En 1970, le philosophe Michel Foucault n’a pas encore atteint la cinquantaine. Il a déjà publié quelques maîtres livres dont Les Mots et les Choses et Archéologie du savoir. Des pages d’une écriture vibrante, d’une érudition rare et d’une violence contenue. De quoi s’agit-il ? De déboulonner la statue du sujet dans la philosophie occidentale. La mort de l’homme, rien de moins. Et le voilà déjà professeur au Collège de France. Sa leçon inaugurale marque toute une génération de professeurs et d’étudiants. Qui peut imaginer, à cet instant, que ce prodige n’a plus qu’une petite quinzaine d’années à vivre ?

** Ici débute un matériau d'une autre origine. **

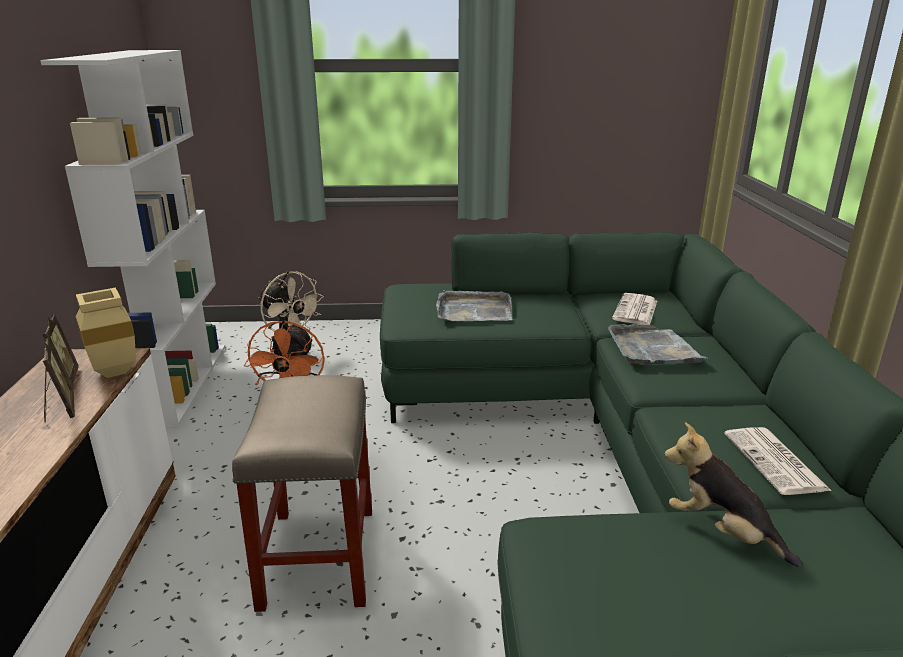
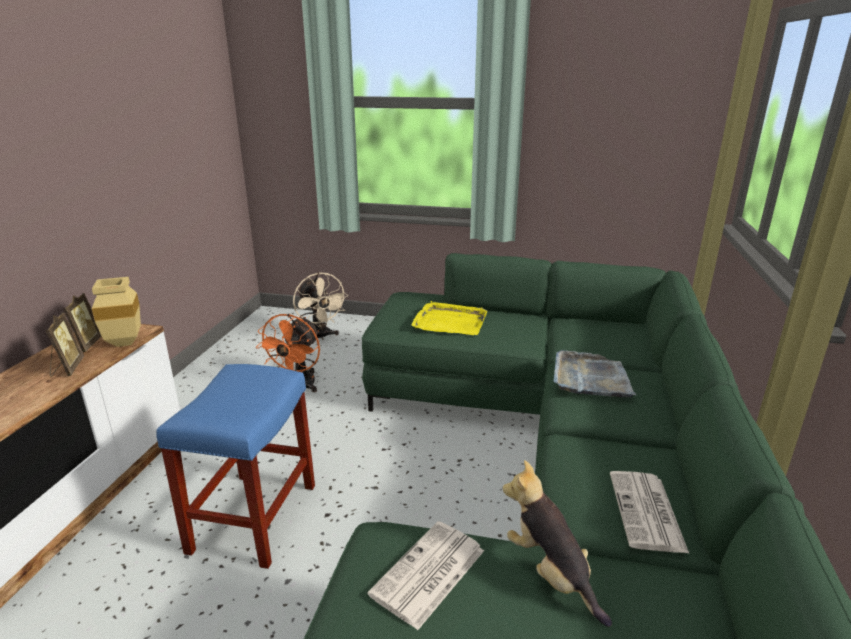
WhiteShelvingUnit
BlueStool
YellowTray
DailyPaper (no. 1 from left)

À sa manière, Foucault aura eu une trajectoire de météore au cours de laquelle il repense pour les déconstruire non seulement la figure du sujet rationnel, mais aussi l’idée de la représentation classique et celle du pouvoir. Familier de la recherche dans les archives, il brasse l’histoire des systèmes de pensée de l’Antiquité à nos jours et propose une nouvelle vision de l’emprise des États sur les corps et les populations. Dans le même souffle, il conteste la philosophie de l’histoire de Hegel et de Marx dans une description magistrale des sociétés de discipline, des sociétés de l’enfermement (prisons, asiles, casernes) et des sociétés de la surveillance et du contrôle. Nous y sommes !

Il rêvait d’assister à l’abolition de tous les lieux d’enfermement, à commencer par les prisons

Ses analyses et ses prémonitions ont eu un impact puissant. Au fil des années, cet héritier de Nietzsche qui rêvait d’assister à l’abolition de tous les lieux d’enfermement, à commencer par les prisons, s’engage politiquement. Il crée avec des amis le Groupe d’information sur les prisons (GIP) et soutient activement la lutte des homosexuels pour la reconnaissance de leurs droits sans jamais se revendiquer publiquement comme tel. Parallèlement, il propose une nouvelle lecture de ce que représentent la sexualité et les genres. Une recherche radicale qui lui permet d’enclencher une réflexion sur « l’invention de soi ».

Un rire sardonique, un rien infernal, le secouait lors des discussions en tout temps et tous lieux

Lui-même avait su s’inventer en surmontant mille tourments. Son crâne rasé, coiffure rare et connotée d’extrême droite à l’époque, intriguait. « Il avait une tête de rocher, comme une pierre lavée par les océans », confiait Gérard Fromanger (1939-2021), l’un de ses amis peintres. Surtout, un rire sardonique, un rien infernal, le secouait lors des discussions en tout temps et tous lieux. Comme s’il était insubmersible, invulnérable, éternel porteur de la torche du savoir, alors qu’il était déjà miné par le virus du sida. Sa mort créa un choc d’autant plus vif qu’il était inclassable. Et impossible à remplacer.